[[ Data provided, beginning ]]

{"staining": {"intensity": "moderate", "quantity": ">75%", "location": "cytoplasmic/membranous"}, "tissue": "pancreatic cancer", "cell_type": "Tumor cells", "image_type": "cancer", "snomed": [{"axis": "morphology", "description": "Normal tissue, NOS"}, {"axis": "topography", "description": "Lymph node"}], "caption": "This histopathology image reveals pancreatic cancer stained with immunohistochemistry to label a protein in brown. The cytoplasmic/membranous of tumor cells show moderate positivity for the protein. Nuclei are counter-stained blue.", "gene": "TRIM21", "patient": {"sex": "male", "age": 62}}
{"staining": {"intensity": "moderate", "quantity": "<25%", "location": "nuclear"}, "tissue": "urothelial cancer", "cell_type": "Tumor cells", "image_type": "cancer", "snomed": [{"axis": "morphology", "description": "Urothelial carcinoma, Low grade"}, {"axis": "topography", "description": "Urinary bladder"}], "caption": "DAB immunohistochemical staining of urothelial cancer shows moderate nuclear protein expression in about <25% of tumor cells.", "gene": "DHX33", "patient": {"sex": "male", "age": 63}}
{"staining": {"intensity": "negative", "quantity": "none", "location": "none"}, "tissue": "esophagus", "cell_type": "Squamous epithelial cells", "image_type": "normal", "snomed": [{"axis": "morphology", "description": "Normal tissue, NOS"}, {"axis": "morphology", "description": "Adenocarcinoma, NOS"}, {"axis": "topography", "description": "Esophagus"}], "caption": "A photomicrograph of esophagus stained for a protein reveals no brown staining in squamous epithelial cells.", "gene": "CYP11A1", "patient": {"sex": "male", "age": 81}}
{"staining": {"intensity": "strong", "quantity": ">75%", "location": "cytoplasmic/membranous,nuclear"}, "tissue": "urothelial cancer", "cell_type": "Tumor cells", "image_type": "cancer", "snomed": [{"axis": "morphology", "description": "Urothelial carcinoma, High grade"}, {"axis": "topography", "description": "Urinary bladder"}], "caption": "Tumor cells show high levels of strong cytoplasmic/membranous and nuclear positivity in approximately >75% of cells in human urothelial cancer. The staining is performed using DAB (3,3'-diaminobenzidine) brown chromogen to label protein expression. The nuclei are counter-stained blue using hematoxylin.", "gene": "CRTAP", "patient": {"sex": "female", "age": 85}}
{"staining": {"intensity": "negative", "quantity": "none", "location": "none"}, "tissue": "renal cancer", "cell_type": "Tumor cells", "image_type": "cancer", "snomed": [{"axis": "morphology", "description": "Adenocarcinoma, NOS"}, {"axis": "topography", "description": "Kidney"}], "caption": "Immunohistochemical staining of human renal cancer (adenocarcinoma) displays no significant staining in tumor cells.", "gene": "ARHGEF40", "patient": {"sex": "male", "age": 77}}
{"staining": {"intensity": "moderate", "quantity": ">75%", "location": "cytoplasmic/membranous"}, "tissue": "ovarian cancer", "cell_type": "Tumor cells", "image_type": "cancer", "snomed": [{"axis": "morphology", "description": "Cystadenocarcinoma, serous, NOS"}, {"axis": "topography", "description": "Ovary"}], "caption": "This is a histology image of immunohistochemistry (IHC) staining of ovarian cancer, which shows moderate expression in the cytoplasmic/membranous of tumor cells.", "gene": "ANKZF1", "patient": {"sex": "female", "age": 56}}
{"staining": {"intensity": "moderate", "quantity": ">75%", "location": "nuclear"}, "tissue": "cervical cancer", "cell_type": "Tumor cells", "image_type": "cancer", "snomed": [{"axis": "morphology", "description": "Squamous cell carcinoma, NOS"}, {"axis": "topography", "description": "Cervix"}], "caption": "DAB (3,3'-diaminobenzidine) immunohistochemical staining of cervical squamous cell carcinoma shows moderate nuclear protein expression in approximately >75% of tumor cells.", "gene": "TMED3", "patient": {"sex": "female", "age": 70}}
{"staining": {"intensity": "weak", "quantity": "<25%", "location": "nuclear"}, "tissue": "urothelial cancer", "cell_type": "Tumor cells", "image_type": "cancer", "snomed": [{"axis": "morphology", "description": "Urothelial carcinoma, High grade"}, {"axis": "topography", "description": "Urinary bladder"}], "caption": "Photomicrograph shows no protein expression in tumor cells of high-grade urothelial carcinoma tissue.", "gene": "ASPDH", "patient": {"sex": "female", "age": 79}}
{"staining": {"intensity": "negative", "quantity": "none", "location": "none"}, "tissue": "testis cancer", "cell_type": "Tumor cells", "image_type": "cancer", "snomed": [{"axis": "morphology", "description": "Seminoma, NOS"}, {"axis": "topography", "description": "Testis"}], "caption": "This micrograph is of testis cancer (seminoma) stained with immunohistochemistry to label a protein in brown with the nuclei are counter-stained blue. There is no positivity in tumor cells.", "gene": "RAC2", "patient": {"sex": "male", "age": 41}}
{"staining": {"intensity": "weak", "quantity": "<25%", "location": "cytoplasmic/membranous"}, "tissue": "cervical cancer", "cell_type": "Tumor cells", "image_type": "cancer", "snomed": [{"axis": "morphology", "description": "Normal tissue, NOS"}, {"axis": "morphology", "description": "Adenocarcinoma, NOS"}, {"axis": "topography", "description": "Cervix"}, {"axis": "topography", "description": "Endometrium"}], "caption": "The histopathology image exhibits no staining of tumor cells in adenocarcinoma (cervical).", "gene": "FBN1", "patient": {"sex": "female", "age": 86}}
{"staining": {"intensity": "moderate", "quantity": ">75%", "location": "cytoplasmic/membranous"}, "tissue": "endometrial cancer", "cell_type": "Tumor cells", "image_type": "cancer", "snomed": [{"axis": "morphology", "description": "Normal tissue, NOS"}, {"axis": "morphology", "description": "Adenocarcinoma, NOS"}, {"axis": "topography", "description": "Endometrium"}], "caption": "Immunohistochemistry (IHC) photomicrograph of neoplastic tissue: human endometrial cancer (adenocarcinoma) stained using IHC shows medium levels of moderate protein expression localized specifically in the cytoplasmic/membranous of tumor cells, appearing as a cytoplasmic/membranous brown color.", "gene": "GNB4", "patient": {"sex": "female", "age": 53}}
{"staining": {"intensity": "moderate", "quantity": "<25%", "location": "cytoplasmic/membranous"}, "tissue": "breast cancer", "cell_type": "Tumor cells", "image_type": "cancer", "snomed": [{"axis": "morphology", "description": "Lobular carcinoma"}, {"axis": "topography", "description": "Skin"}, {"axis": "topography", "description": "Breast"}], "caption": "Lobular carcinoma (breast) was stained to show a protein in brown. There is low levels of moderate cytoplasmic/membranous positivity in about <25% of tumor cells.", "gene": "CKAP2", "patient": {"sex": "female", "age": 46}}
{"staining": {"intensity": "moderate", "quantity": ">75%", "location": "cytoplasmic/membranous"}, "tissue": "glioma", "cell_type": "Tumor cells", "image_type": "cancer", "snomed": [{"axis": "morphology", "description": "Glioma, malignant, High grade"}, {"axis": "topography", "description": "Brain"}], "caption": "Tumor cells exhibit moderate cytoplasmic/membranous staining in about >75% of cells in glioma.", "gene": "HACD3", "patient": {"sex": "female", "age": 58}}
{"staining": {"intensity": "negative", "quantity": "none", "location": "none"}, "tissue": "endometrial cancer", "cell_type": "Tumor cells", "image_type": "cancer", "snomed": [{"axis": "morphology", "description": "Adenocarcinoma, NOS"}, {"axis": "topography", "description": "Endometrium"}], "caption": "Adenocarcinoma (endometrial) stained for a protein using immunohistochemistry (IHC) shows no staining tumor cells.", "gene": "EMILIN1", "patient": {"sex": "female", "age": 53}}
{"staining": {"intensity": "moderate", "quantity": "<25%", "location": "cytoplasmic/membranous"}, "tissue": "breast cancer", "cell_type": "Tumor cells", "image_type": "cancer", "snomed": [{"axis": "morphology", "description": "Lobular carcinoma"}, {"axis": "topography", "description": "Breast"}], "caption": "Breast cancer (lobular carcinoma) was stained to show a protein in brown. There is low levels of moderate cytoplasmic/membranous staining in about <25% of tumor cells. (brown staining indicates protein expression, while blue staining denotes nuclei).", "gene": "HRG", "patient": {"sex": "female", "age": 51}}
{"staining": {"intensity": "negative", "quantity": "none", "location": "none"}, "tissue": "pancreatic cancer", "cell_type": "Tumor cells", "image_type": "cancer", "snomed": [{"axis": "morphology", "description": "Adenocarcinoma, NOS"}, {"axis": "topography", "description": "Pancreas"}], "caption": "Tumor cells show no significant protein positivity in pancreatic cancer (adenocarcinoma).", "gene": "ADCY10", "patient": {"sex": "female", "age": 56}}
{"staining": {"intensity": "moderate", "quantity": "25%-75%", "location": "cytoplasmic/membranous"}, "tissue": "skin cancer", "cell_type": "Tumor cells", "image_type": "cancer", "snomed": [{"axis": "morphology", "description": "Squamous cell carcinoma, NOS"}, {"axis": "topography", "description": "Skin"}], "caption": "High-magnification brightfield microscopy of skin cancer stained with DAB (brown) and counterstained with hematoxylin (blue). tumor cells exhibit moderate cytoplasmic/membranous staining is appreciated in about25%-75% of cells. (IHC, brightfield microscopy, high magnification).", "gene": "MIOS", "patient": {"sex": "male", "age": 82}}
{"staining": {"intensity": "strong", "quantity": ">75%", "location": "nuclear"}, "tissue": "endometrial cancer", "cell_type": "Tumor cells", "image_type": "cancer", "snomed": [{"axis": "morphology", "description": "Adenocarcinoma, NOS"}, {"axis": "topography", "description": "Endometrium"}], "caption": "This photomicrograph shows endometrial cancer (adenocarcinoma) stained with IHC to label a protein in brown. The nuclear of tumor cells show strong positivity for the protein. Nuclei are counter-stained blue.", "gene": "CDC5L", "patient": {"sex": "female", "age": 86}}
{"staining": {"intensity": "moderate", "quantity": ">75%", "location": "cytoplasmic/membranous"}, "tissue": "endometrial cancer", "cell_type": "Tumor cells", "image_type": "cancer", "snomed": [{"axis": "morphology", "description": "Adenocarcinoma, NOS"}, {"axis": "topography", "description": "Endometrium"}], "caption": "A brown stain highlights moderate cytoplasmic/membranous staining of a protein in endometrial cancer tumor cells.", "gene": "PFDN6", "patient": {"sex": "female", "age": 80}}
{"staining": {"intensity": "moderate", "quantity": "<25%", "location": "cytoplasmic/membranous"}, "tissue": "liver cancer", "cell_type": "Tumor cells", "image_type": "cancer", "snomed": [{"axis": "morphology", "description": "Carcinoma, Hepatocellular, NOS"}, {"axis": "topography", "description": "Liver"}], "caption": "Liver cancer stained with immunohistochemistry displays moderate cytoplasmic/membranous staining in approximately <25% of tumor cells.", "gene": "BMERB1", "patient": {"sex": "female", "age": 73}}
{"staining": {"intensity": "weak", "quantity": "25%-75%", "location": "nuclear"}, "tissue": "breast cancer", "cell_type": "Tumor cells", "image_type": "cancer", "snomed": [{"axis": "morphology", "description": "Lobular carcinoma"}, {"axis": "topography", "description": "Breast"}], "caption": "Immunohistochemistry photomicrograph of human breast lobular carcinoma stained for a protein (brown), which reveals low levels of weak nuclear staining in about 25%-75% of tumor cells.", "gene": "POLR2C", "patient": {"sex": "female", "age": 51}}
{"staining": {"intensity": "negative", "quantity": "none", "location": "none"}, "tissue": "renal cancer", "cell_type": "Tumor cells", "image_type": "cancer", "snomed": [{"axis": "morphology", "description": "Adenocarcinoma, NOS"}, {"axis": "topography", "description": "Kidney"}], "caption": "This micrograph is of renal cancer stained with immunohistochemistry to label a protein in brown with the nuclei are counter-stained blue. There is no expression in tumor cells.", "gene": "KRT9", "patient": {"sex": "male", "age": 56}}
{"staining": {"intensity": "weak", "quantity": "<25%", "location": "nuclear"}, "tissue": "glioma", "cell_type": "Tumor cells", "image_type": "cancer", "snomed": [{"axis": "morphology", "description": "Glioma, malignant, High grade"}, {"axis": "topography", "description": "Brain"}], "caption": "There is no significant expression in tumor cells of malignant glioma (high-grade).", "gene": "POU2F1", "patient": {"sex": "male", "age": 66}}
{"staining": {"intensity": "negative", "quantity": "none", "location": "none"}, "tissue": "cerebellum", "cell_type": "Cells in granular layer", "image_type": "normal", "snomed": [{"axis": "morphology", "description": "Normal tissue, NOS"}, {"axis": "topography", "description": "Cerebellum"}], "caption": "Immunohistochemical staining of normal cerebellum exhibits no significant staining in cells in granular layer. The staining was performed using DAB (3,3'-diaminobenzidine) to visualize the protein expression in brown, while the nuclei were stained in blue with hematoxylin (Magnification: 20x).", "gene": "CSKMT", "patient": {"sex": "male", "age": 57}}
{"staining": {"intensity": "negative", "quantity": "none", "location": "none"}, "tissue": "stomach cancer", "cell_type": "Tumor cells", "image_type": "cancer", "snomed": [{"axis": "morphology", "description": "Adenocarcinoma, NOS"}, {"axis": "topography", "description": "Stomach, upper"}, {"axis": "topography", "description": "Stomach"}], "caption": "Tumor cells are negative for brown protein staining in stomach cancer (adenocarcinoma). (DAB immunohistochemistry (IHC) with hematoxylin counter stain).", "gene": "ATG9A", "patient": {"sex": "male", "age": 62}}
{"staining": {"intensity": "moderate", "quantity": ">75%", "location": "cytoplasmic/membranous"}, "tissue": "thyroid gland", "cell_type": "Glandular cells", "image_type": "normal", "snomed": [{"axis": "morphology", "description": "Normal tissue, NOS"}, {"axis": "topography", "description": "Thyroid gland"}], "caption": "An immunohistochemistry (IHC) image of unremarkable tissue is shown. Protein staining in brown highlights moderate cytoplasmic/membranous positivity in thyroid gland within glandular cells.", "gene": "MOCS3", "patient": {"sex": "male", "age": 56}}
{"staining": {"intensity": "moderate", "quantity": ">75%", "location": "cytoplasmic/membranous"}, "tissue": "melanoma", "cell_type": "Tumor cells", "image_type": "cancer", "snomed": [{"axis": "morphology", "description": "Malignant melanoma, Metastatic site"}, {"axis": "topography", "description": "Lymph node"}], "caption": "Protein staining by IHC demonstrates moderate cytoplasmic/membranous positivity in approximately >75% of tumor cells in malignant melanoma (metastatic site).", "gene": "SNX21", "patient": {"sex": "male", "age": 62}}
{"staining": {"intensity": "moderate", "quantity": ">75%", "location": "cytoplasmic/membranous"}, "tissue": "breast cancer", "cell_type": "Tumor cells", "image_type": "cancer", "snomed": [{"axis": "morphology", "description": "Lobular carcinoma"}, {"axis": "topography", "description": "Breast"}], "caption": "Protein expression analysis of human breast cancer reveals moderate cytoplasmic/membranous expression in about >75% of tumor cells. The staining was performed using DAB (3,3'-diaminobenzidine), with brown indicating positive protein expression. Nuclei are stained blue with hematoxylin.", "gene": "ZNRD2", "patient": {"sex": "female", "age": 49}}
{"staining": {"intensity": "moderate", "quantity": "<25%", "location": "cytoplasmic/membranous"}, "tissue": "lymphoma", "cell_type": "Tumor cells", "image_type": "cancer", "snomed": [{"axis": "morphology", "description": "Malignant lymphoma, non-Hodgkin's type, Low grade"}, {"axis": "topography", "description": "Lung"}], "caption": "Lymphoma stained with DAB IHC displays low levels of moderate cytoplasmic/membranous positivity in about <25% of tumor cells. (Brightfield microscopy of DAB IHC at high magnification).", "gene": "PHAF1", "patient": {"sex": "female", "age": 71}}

[[ Data provided, end ]]

> [Work task]: Report how many lines of the listing carry the word "glioma", and add nothing.

> [Solution for this task]: 2